Du sacrifice

De la figure du bouc émissaire. « On peut toujours interpréter les monothéismes comme des archaïsmes sacrificiels, mais les textes ne prouvent pas qu'ils le sont. Nos modes intellectuelles ne veulent voir de la violence que dans les textes, mais d'où vient réellement la menace ? Aujourd'hui, nous vivons dans un monde dangereux où tous les mouvements de foule sont violents. Cette foule était déjà violente dans les Psaumes. Elle l'est dans le récit de Job. Elle demande à Job de se reconnaître coupable : c'est un vrai procès de Moscou qu'on lui fait. Procès prophétique. N'est-ce pas celui du Christ adulé par les foules, puis rejeté au moment de la Passion ? Est-ce si différent dans l'islam ? Ils contiennent aussi de formidables intuitions prophétiques sur le rapport entre la foule, les mythes, les victimes et le sacrifice. Dans la tradition musulmane, le bélier sacrifié à Abel est le même que celui qui a été envoyé par Dieu à Abraham pour qu'il épargne son fils. Parce qu'Abel sacrifie des béliers, il ne tue pas son frère. Parce que Caïn ne sacrifie pas d'animaux, il tue son frère. Autrement dit, l'animal sacrificiel évite le meurtre du frère et du fils. C'est-à-dire qu'il fournit un exutoire à la violence...» (*) (René Girard)
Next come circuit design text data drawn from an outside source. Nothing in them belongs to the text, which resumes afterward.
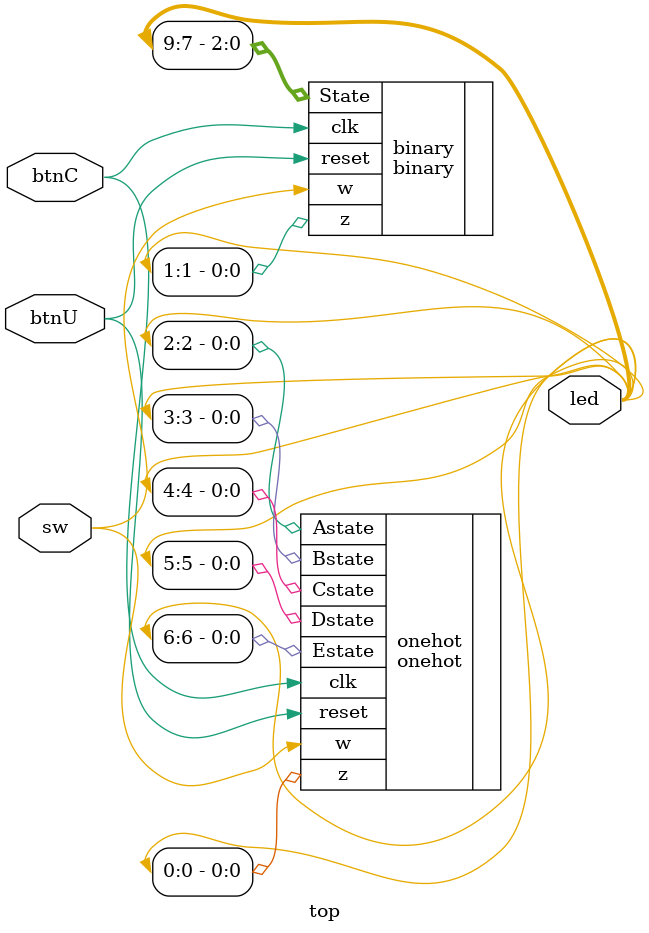
<source format=v>
module top(
    input sw, // w
    output [9:0] led, // see IO table
    input btnC, // clk
    input btnU // reset
);

    onehot onehot(
        .w(sw),
        .clk(btnC),
        .reset(btnU),
        .z(led[0]),
        .Astate(led[2]),
        .Bstate(led[3]),
        .Cstate(led[4]),
        .Dstate(led[5]),
        .Estate(led[6])
    );
    
    binary binary(
        .w(sw),
        .clk(btnC),
        .reset(btnU),
        .z(led[1]),
        .State(led[9:7])
    );
   

endmodule
</source>
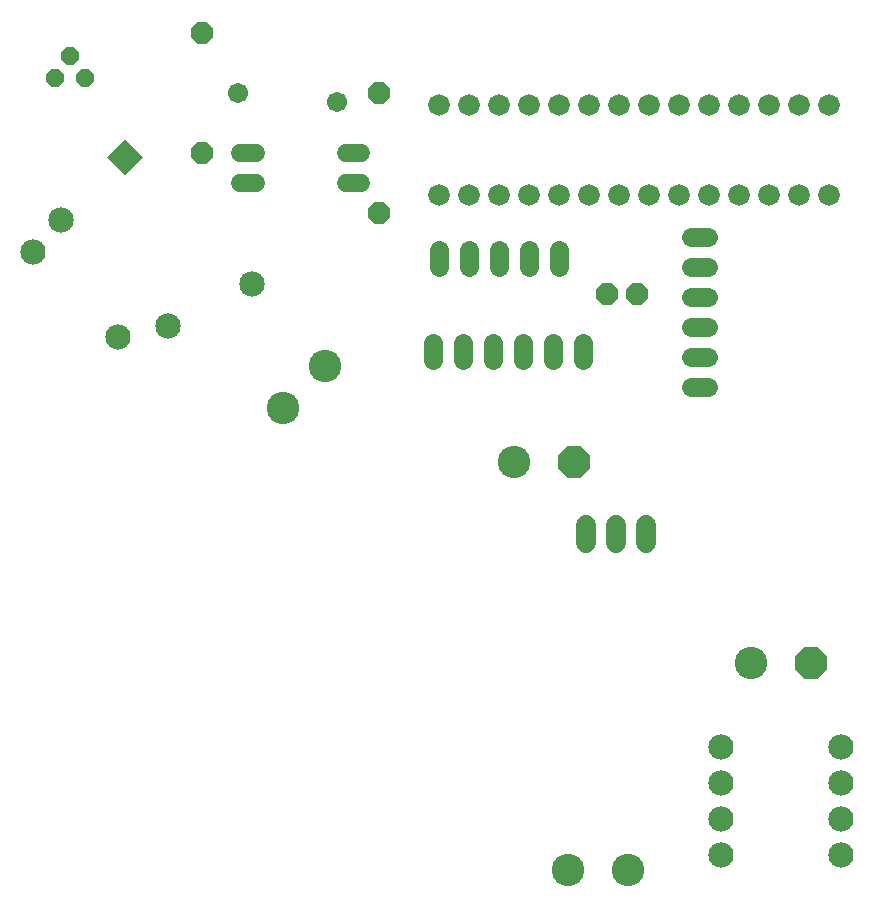
<source format=gbr>
G04 EAGLE Gerber RS-274X export*
G75*
%MOMM*%
%FSLAX34Y34*%
%LPD*%
%INSoldermask Bottom*%
%IPPOS*%
%AMOC8*
5,1,8,0,0,1.08239X$1,22.5*%
G01*
%ADD10C,2.753200*%
%ADD11C,2.133600*%
%ADD12C,1.727200*%
%ADD13C,2.743200*%
%ADD14P,2.969212X8X22.500000*%
%ADD15C,1.828800*%
%ADD16C,1.625600*%
%ADD17C,1.524000*%
%ADD18P,2.034460X8X292.500000*%
%ADD19C,2.153200*%
%ADD20R,2.153200X2.153200*%
%ADD21P,1.649562X8X22.500000*%
%ADD22P,2.034460X8X112.500000*%
%ADD23P,2.034460X8X202.500000*%
%ADD24C,1.703200*%


D10*
X490220Y43180D03*
X541020Y43180D03*
D11*
X619760Y86360D03*
X721360Y86360D03*
X619760Y116840D03*
X721360Y116840D03*
X721360Y55880D03*
X619760Y55880D03*
X721360Y147320D03*
X619760Y147320D03*
D12*
X556260Y320040D02*
X556260Y335280D01*
X530860Y335280D02*
X530860Y320040D01*
X505460Y320040D02*
X505460Y335280D01*
D13*
X645160Y218440D03*
D14*
X695960Y218440D03*
D15*
X711200Y690880D03*
X685800Y690880D03*
X660400Y690880D03*
X635000Y690880D03*
X609600Y690880D03*
X584200Y690880D03*
X558800Y690880D03*
X533400Y690880D03*
X508000Y690880D03*
X482600Y690880D03*
X457200Y690880D03*
X431800Y690880D03*
X406400Y690880D03*
X381000Y690880D03*
X381000Y614680D03*
X406400Y614680D03*
X431800Y614680D03*
X457200Y614680D03*
X482600Y614680D03*
X508000Y614680D03*
X533400Y614680D03*
X558800Y614680D03*
X584200Y614680D03*
X609600Y614680D03*
X635000Y614680D03*
X660400Y614680D03*
X685800Y614680D03*
X711200Y614680D03*
D16*
X482600Y568452D02*
X482600Y554228D01*
X457200Y554228D02*
X457200Y568452D01*
X431800Y568452D02*
X431800Y554228D01*
X406400Y554228D02*
X406400Y568452D01*
X381000Y568452D02*
X381000Y554228D01*
D13*
X444500Y388620D03*
D14*
X495300Y388620D03*
D16*
X502920Y475488D02*
X502920Y489712D01*
X477520Y489712D02*
X477520Y475488D01*
X452120Y475488D02*
X452120Y489712D01*
X426720Y489712D02*
X426720Y475488D01*
X401320Y475488D02*
X401320Y489712D01*
X375920Y489712D02*
X375920Y475488D01*
D17*
X315468Y624840D02*
X302260Y624840D01*
X302260Y650240D02*
X315468Y650240D01*
X226060Y650240D02*
X212852Y650240D01*
X212852Y624840D02*
X226060Y624840D01*
D18*
X330200Y701040D03*
X330200Y599440D03*
D19*
X61488Y593431D03*
D20*
G36*
X115229Y631947D02*
X100004Y647172D01*
X115229Y662397D01*
X130454Y647172D01*
X115229Y631947D01*
G37*
D19*
X151291Y503629D03*
X222992Y539409D03*
D21*
X81280Y713740D03*
X68580Y732790D03*
X55880Y713740D03*
D11*
X37739Y566781D03*
X109581Y494939D03*
D22*
X180340Y650240D03*
X180340Y751840D03*
D10*
X284661Y470081D03*
X248739Y434159D03*
D16*
X594868Y579120D02*
X609092Y579120D01*
X609092Y553720D02*
X594868Y553720D01*
X594868Y528320D02*
X609092Y528320D01*
X609092Y502920D02*
X594868Y502920D01*
X594868Y477520D02*
X609092Y477520D01*
X609092Y452120D02*
X594868Y452120D01*
D23*
X548640Y530860D03*
X523240Y530860D03*
D24*
X294640Y693420D03*
X210820Y701040D03*
M02*

</source>
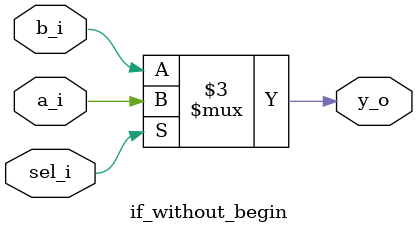
<source format=sv>
module if_without_begin (
  input  logic sel_i,
  input  logic a_i,
  input  logic b_i,
  output logic y_o
);

always_comb begin
  if (sel_i)
    y_o = a_i;
  else
    y_o = b_i;
end

endmodule

</source>
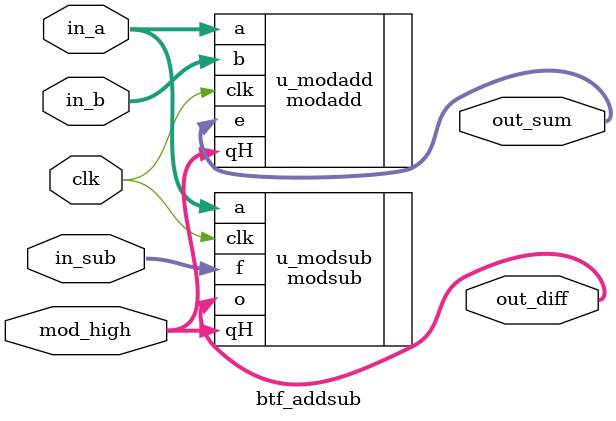
<source format=v>
`timescale 1ns/1ps


module btf_addsub #
(
    parameter integer LOGQ       = 0,
    parameter [LOGQ-1:0] MODULUS = 0,
    parameter integer WORD_SIZE  = 0,
    parameter integer LATENCY    = 0
)
(
    input  wire                   clk,
    input  wire [LOGQ-WORD_SIZE-1:0] mod_high,
    input  wire [LOGQ-1:0]          in_a,
    input  wire [LOGQ-1:0]          in_b,
    input  wire [LOGQ-1:0]          in_sub,
    output wire [LOGQ-1:0]          out_sum,
    output wire [LOGQ-1:0]          out_diff
);

    modadd #(
        .LOGQ(LOGQ),
        .Q_VALUE(MODULUS),
        .WORD_SIZE(WORD_SIZE),
        .MODADD_LAT(LATENCY)
    ) u_modadd (
        .clk(clk),
        .qH(mod_high),
        .a(in_a),
        .b(in_b),
        .e(out_sum)
    );

    modsub #(
        .LOGQ(LOGQ),
        .Q_VALUE(MODULUS),
        .WORD_SIZE(WORD_SIZE),
        .MODADD_LAT(LATENCY)
    ) u_modsub (
        .clk(clk),
        .qH(mod_high),
        .a(in_a),
        .f(in_sub),
        .o(out_diff)
    );

endmodule


</source>
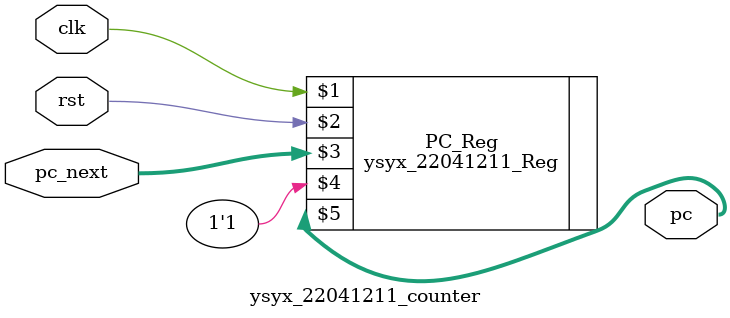
<source format=v>
/*************************************************************************
	> File Name: ysyx_22041211_counter.v
	> Author: Chelsea
	> Mail: 1938166340@qq.com 
	> Created Time: 2023年08月05日 星期六 22时12分23秒
 ************************************************************************/

module ysyx_22041211_counter #(parameter ADDR_LEN = 32,RESET_VAL = 32'h80000000)(
	input								clk		,
	input								rst		,
	input	[ADDR_LEN - 1:0]			pc_next	,
	// input	[ADDR_LEN - 1:0]			ce		,
	output	[ADDR_LEN - 1:0]			pc
);
	ysyx_22041211_Reg #(ADDR_LEN, RESET_VAL) PC_Reg (clk,rst,pc_next,1'b1,pc);

endmodule

</source>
Sommes-nous vraiment sortis de l'ère des sacrifices humains ?
«
Par l'imprimé, la parole et les images, les médias d'aujourd'hui reprennent le sacrifice humain, le représentent et le multiplient avec une frénésie telle que ces répétitions recouvrent notre civilisation de barbarie mélancolique et lui font subir une immense régression en termes d'hominisation. Les technologies les plus avancées font reculer nos cultures aux ères archaïques du polythéisme sacrificiel...» (*) (Michel Serres)

1 commentaire:

Anonyme a dit…

Waglioni a dit…

Il y a une donnée qui est comme la lettre volée, si évidente qu'elle nous semble invisible, c'est celle, historique, de l'antériorité des doctrines végétaristes (Indouisme, Bouddhisme, Pythagorisme…) tous antérieurs ou touchant au cinquième siècle avant Jésus Christ. Et que fait Jésus Christ, justement, dans l’acte le plus marquant, le plus spectaculaire et qui lui vaudra la mort, l'acte qui est son seul exemple de violence ? Il chasse les marchands du Temple. Ces marchands sont justement et uniquement ceux du commerce de la viande, vendue au Temple conçu alors comme le seul abattoir licite. S'en prenant ainsi à ce commerce, il délivrait un message de végétarisme. Et aussi il condamnait le kascherisme (ce qui lui vaudra la haine fondamentale des tenants du judaïsme).

Le Coran aussi recommande de ne pas "consommer d'animal mort", donc pris à la lettre, cette défense devait mener au respect d'un strict végétarisme. Mais bien au fait que cela soit difficile à faire admettre dans une société largement structurée autour de l'élevage et du nomadisme, le Coran détaille ensuite tout une série de précautions à prendre si l'on doit absolument contrevenir à ce premier interdit : prière rituelle, pas de souffrance infligée, pas de sang consommé, et surtout, modération et relation directe entre la victime et celui qui doit la manger. Toutes choses absolument contredites par les pratiques actuelles, par les civilisations actuelles qui se réclament peu ou prou de ces textes.